Everything we have learned about what it means for believers to be an apostolic people (which just means like the New Testament church) can be summed up in how we relate to God, and how we relate to each other – and the latter is equally as important as the former, especially if we are to mature as children of God. If a people has no understanding of how to walk with their leaders and their brethren, this is not an apostolic people, no matter how many people they raise from the dead or how much they prophesy.

Speaking in tongues, healing, and prophecy are great gifts to the Church, but they are in no way proofs of apostolic grace. In the past, we have mistakenly assumed that if you had apostolic grace, then you would have miracles, signs and wonders, and gifts; but we missed something very important. Having miracles or gifts of the Spirit is an external manifestation of the Spirit, but it is not proof of what is on the inside. True apostolic grace produces an inner life.

Did the apostle Paul have an inner life by which he not only knew the Lord, but loved the churches? Did Peter also have this inner life by which he loved the brethren? Were those men not willing to lay down their lives for the brethren? The answer, of course, to all these questions, is ‘yes.’ That is the proof of apostolic grace. Unless we ourselves have the heart that genuinely walks in relationship with others, we are not really living in apostolic grace.

It is not merely a matter of deciding to receive apostles and then changing the structure of the Church to give them a place. Rather, at the heart of true apostolic Christianity are specific attitudes, values, and heart relationships. These values are what determine whether a group of people are apostolic (think New Testament) or not.

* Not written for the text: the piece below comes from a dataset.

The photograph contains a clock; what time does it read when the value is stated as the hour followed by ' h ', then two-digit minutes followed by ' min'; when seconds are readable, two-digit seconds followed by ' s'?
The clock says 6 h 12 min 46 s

We look forward to the day when the Church is so filled with apostolic grace that we no longer need to use the term. Meanwhile, when we do use the term ‘apostolic,’ we are referring to a certain type of Christianity which is the genuine, New Testament, Christ-given article. This is the type of Christianity that produces a life in the people of God that does not depend on institutions or programs; the people are knit together as one holy people. This is the life that the early apostles gave to the Church. Today, the Church needs to find that life in a fresh way.

In other words, whilst we may and should do many great things for Christ, it’s how we relate that counts.